5. Magnitude et énergie libérée
La magnitude, créée par Richter en 1935, mesure l'énergie libérée au foyer, indépendamment du lieu d'observation. Elle est définie comme le logarithme décimal de l'amplitude maximale (en micromètres) enregistrée sur un sismographe standard à 100 km de l'épicentre, avec des corrections pour la distance, la profondeur et le type d'appareil : M = log A + corrections. En pratique, on la lit sur un abaque à partir de l'amplitude maximale et de la distance épicentrale (déduite de TS − TP). L'énergie suit la relation de Gutenberg et Richter, log E = 4,8 + 1,5 M (E en joules) : un degré de magnitude de plus correspond à une énergie environ 30 fois plus grande, deux degrés à environ 1 000 fois. L'échelle est ouverte ; les plus grands séismes connus atteignent 9 à 9,5 (Chili 1960).
L'intensité décrit les effets ressentis en un lieu et varie d'un point à l'autre (I à XII) ; la magnitude quantifie l'énergie libérée au foyer et est unique pour un séisme donné.
6. Répartition géographique des séismes
Les séismes ne sont pas répartis au hasard : ils se concentrent en ceintures étroites qui dessinent les limites des plaques. La ceinture circum-pacifique (« ceinture de feu ») libère la majeure partie de l'énergie sismique mondiale ; la ceinture alpine-himalayenne, de Gibraltar à l'Indonésie, concerne directement le Maroc (Rif, Al Hoceima) ; les dorsales océaniques ne connaissent que des séismes superficiels et modérés. Les séismes profonds sont l'exclusivité des zones de subduction.
| Onde | Nature du mouvement | Vitesse | Milieux traversés |
|---|---|---|---|
| P (primaire) | Compression-dilatation, longitudinale | La plus rapide (≈ 6 km/s dans la croûte) | Solides, liquides et gaz |
| S (secondaire) | Cisaillement, transversale | Plus lente (≈ 3,5 km/s dans la croûte) | Solides uniquement |
| L (Love, Rayleigh) | Ondes de surface, amples | Les plus lentes | Surface du globe, les plus destructrices |
Les trois types d'ondes sismiques
- Séisme = libération brutale d'énergie élastique par rupture d'une faille ; foyer en profondeur, épicentre à sa verticale.
- Failles normale (extension), inverse (compression) et de décrochement (horizontal).
- Intensité (effets, I à XII, Mercalli/MSK/EMS 98) ≠ magnitude (énergie, Richter, logarithmique).
- Ondes P : rapides, tous milieux ; ondes S : plus lentes, pas dans les liquides ; ondes L : surface, destructrices.
- T_S − T_P donne la distance épicentrale ; trois stations localisent l'épicentre ; log E = 4,8 + 1,5 M.

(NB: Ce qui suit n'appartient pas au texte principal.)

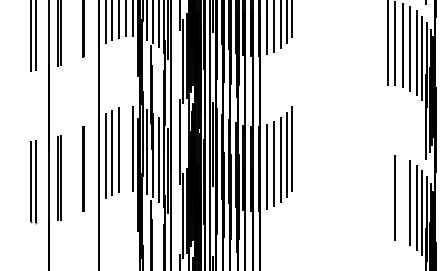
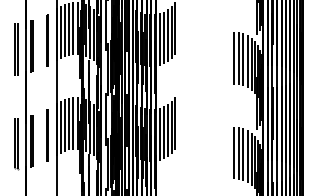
line: (126, 147) -> (73, 122), added
line: (386, 196) -> (233, 152), added
line: (403, 199) -> (243, 154), added

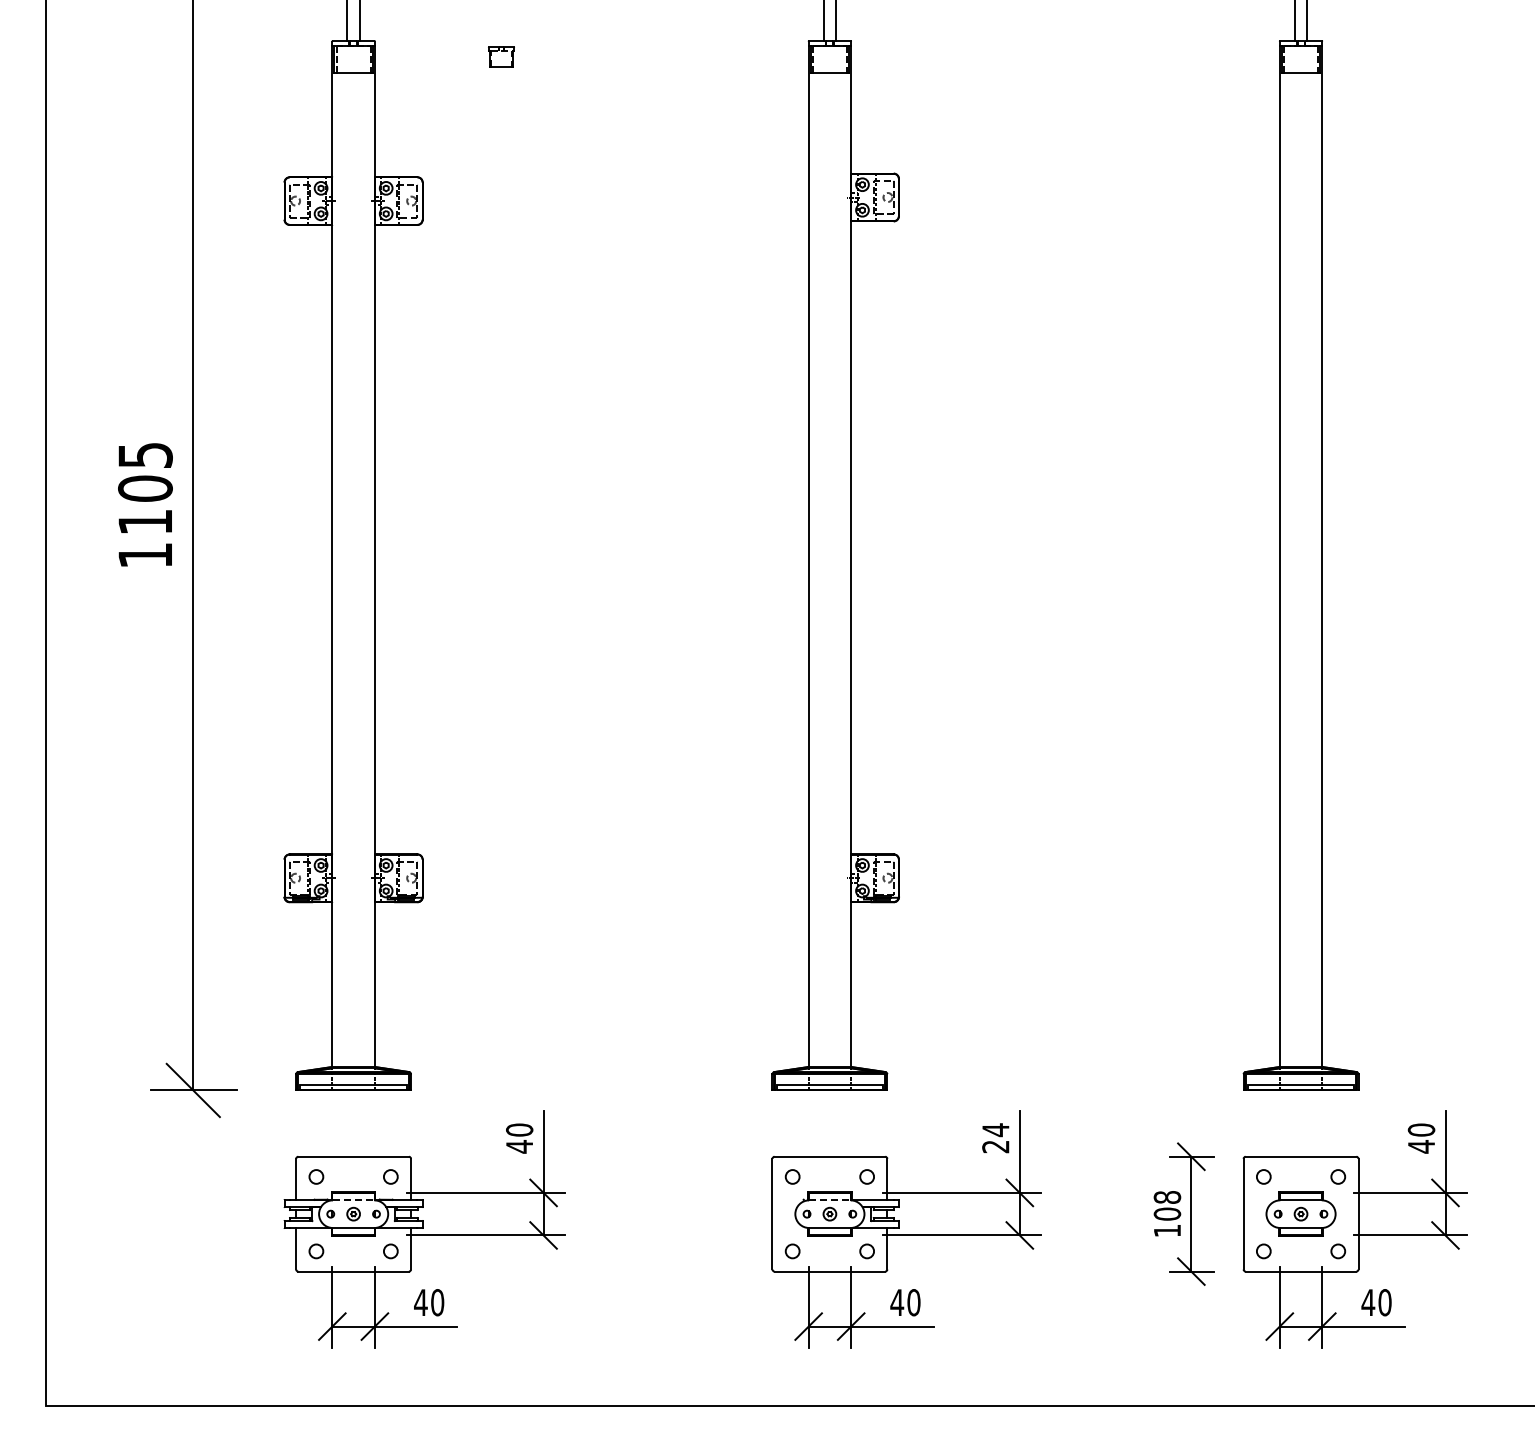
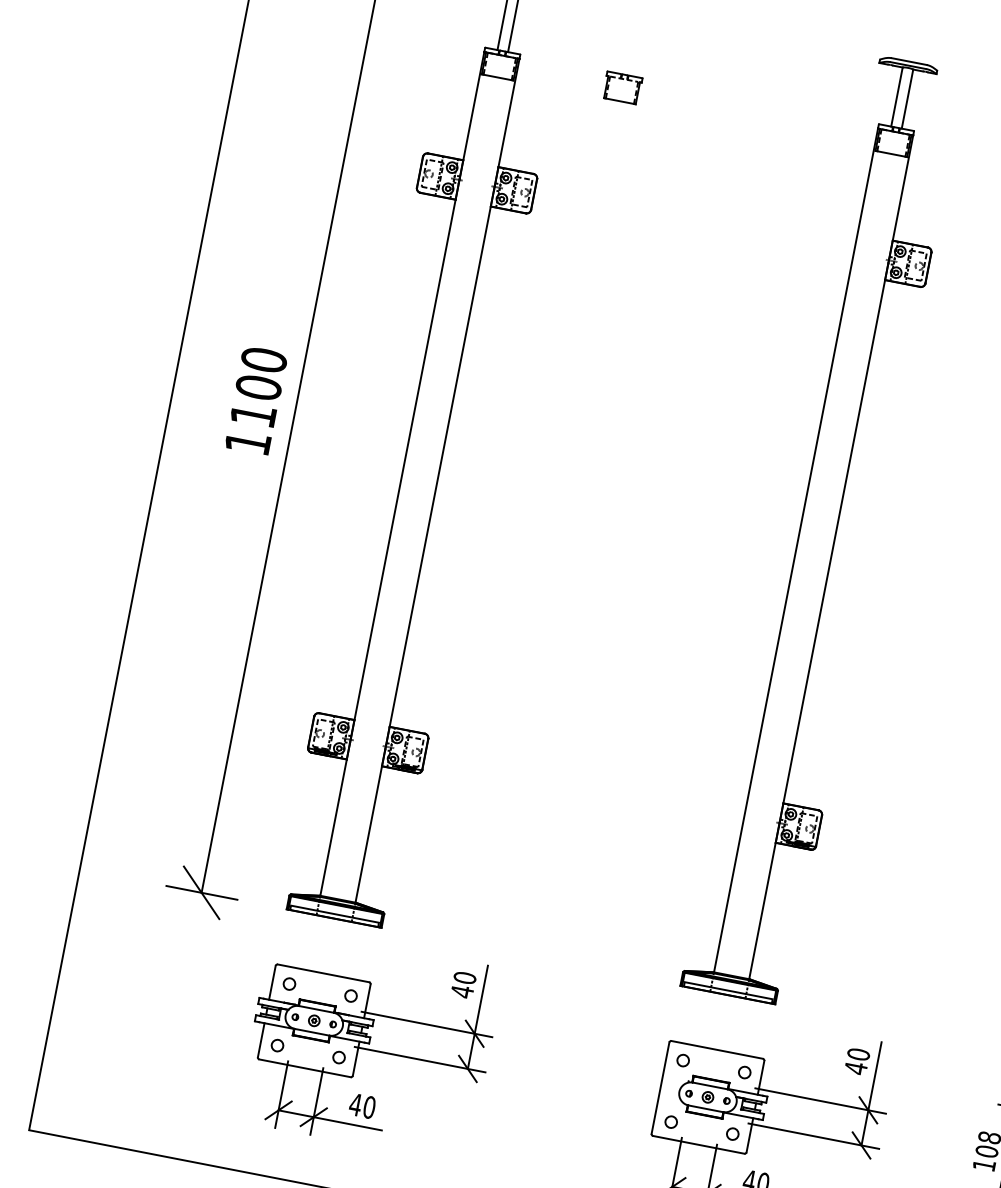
part: (501, 56) -> (622, 87), size x1.67
text: (145, 455) -> (264, 360), 1105 -> 1100
text: (995, 1138) -> (857, 1061), 24 -> 40
line: (353, 1200) -> (316, 1009), dashed -> solid
line: (829, 1200) -> (709, 1085), dashed -> solid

Deux exercices reviennent sans cesse : lire un sismogramme (identifier P, S, L et calculer la distance épicentrale à partir de TS − TP) et localiser l'épicentre par la méthode des trois cercles. En question de cours, on te demandera la différence intensité/magnitude et les trois types de failles avec schéma. Piège : un séisme a une seule magnitude mais autant d'intensités que de lieux d'observation.